Saturday, March 25, 2023

Are we ready to be 'unbound'? (Lent 5.A)




This week's homily is one I gave some years back, with updated dates and links. I couldn't find the source or the name of the artist of the powerful painting above.

Today’s Gospel is a drama in three acts.

First, there is the illness of Lazarus—during which Jesus seems unwilling to respond.

Then there is his death, followed by Martha’s encounter with Jesus.

The drama concludes with the raising of Lazarus.

At every point the dialogue is gripping. Jesus declares that his friend’s illness will not lead to death, words his disciples must have struggled with when they found Lazarus was already in the tomb.

There are the pained but faith-filled words of Martha when Jesus makes finally his appearance. And of course, we hear the words Jesus speaks to his Father as he stands at the entrance to the tomb.

We could reflect and pray for hours on any one phrase from this magnificent Gospel passage. Certainly, the Church intends us to think about the Resurrection of Jesus, to which the raising of Lazarus is obviously connected, especially as Easter draws near.

But I would like to preach today on just two words from St. John’s powerful text. The two words are “unbind him.”

Unbound is the title of a book by the Catholic layman Neal Lozano, who helps people struggling with evil in their lives. The book is about the Gospel message of deliverance from sin, proposing what it calls “five keys” to freedom.

I have spoken about this ministry in several homilies over the years, but there’s no time for that today. I just want to mention the first of the five keys described in Unbound, the essential one: repentance and faith.

Jesus is speaking to the Church when he says, “unbind him.” The Church is called to free us from the sins that bind and encumber us—the sin that clings to us and restricts us, as the Letter to the Hebrews says (12:1).

But we are not passive, like Lazarus; we must repent personally of wearing the burial shrouds of sin, and have faith in Christ’s ability to restore us to life by his merciful forgiveness.

This is the time in our Lenten journey when we decide whether we’re going to make the effort to go to confession. The last of our three Tuesday evenings of adoration and confessions is this week. The first of the two regional penitential services is this Thursday, at Holy Trinity parish. The second is Monday April 3, in Holy Week, here at Christ the Redeemer.

We can think of those dates as mere schedules. Or we can hear the Lord calling us to come out from the cave and into the light.

We all have our reasons for avoiding confession. Too busy.  Too good.  Too bad. But the worst reason is “ I’m not ready.”

Archbishop Fulton Sheen wrote that our modern world of instant communications, instant food, instant diets, and instant-beauty aids often makes us think of repentance as instantaneous transformation:  “We are rotten one moment, pure the next.”

He says this is bad psychology, “because it leads us to think God accepts us only after and because we have reformed. It leads also to discouragement because we soon see how quickly we fail after we had repented.”
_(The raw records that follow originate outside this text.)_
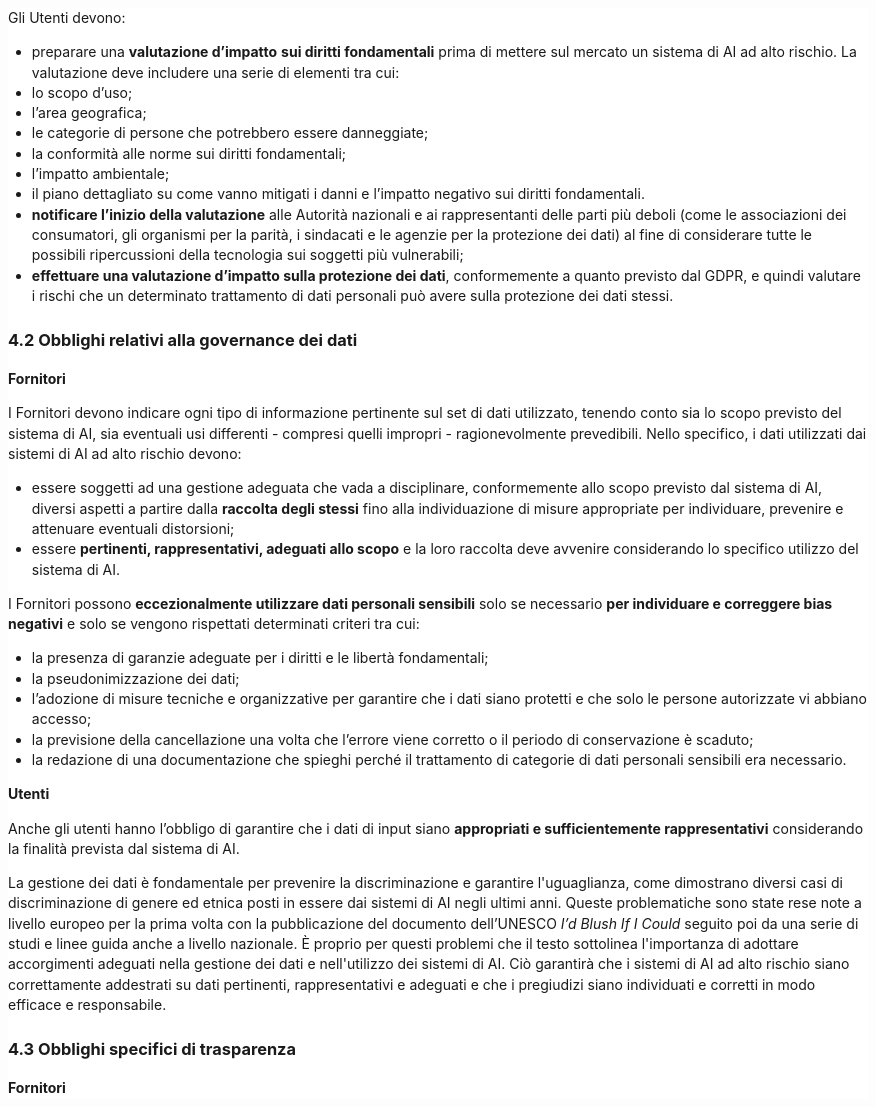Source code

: Gli Utenti devono:

- preparare una **valutazione d’impatto** **sui diritti fondamentali** prima di mettere sul mercato un sistema di AI ad alto rischio. La valutazione deve includere una serie di elementi tra cui:
- lo scopo d’uso; 
- l’area geografica; 
- le categorie di persone che potrebbero essere danneggiate;
- la conformità alle norme sui diritti fondamentali;
- l’impatto ambientale;
- il piano dettagliato su come vanno mitigati i danni e l’impatto negativo sui diritti fondamentali.
- **notificare l’inizio della valutazione** alle Autorità nazionali e ai rappresentanti delle parti più deboli (come le associazioni dei consumatori, gli organismi per la parità, i sindacati e le agenzie per la protezione dei dati) al fine di considerare tutte le possibili ripercussioni della tecnologia sui soggetti più vulnerabili;
- **effettuare una valutazione d’impatto sulla protezione dei dati**, conformemente a quanto previsto dal GDPR, e quindi valutare i rischi che un determinato trattamento di dati personali può avere sulla protezione dei dati stessi. 

### <a name="_toc138674434"></a>**4.2 Obblighi relativi alla governance dei dati**
**Fornitori**

I Fornitori devono indicare ogni tipo di informazione pertinente sul set di dati utilizzato, tenendo conto sia lo scopo previsto del sistema di AI, sia eventuali usi differenti - compresi quelli impropri - ragionevolmente prevedibili. Nello specifico, i dati utilizzati dai sistemi di AI ad alto rischio devono:

- essere soggetti ad una gestione adeguata che vada a disciplinare, conformemente allo scopo previsto dal sistema di AI, diversi aspetti a partire dalla **raccolta degli stessi** fino alla individuazione di misure appropriate per individuare, prevenire e attenuare eventuali distorsioni; 
- essere **pertinenti, rappresentativi, adeguati allo scopo** e la loro raccolta deve avvenire considerando lo specifico utilizzo del sistema di AI. 

I Fornitori possono **eccezionalmente utilizzare dati personali sensibili** solo se necessario **per individuare e correggere bias negativi** e solo se vengono rispettati determinati criteri tra cui: 

- la presenza di garanzie adeguate per i diritti e le libertà fondamentali;
- la pseudonimizzazione dei dati;
- l’adozione di misure tecniche e organizzative per garantire che i dati siano protetti e che solo le persone autorizzate vi abbiano accesso;
- la previsione della cancellazione una volta che l’errore viene corretto o il periodo di conservazione è scaduto;
- la redazione di una documentazione che spieghi perché il trattamento di categorie di dati personali sensibili era necessario.

**Utenti**

Anche gli utenti hanno l’obbligo di garantire che i dati di input siano **appropriati e sufficientemente rappresentativi** considerando la finalità prevista dal sistema di AI.

La gestione dei dati è fondamentale per prevenire la discriminazione e garantire l'uguaglianza, come dimostrano diversi casi di discriminazione di genere ed etnica posti in essere dai sistemi di AI negli ultimi anni. Queste problematiche sono state rese note a livello europeo per la prima volta con la pubblicazione del documento dell’UNESCO <i>I’d Blush If I Could</i></sup> seguito poi da una serie di studi e linee guida anche a livello nazionale. È proprio per questi problemi che il testo sottolinea l'importanza di adottare accorgimenti adeguati nella gestione dei dati e nell'utilizzo dei sistemi di AI. Ciò garantirà che i sistemi di AI ad alto rischio siano correttamente addestrati su dati pertinenti, rappresentativi e adeguati e che i pregiudizi siano individuati e corretti in modo efficace e responsabile.
### <a name="_toc138674435"></a>**4.3 Obblighi specifici di trasparenza** 
**Fornitori**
But Archbishop Sheen, one of the great preachers of the 20th century, reminds us that the Prodigal Son did not say to himself: “I know what I will do. I will pull myself back up by my own bootstraps, make myself acceptable again, and then I will return to my father.”

“No, he went back a repentant, but not yet fully reformed, prodigal. We must think of repentance as a beginning rather than an ending, as a change of heart that only gradually leads to a change of ways. Repentant sinners are still sinners, but the difference is, they no longer want to be sinners.”

Doesn’t that make it seem easier to approach the sacrament of reconciliation?

During these final weeks of Lent, the Church hears the Lord’s call to unbind and untie her members from sin. Each of us should hear him cry “Come out!”

But there’s something else we should hear: our own call to invite others to this sacrament. In our parish we are working to build a strong culture of invitation.  So why not ask your spouse, child or grandchild who may have been away from the sacrament to come with you to the sacrament of reconciliation before Easter?

I have known many people whose hearts turned back to Jesus and the Church through one good confession.

 So, there’s my brief “takeaway” this week: come to the Lord and bring someone with you.

Even though our bodies are dead because of sin, as St. Paul said in today’s second reading, we know that God’s spirit will give us life.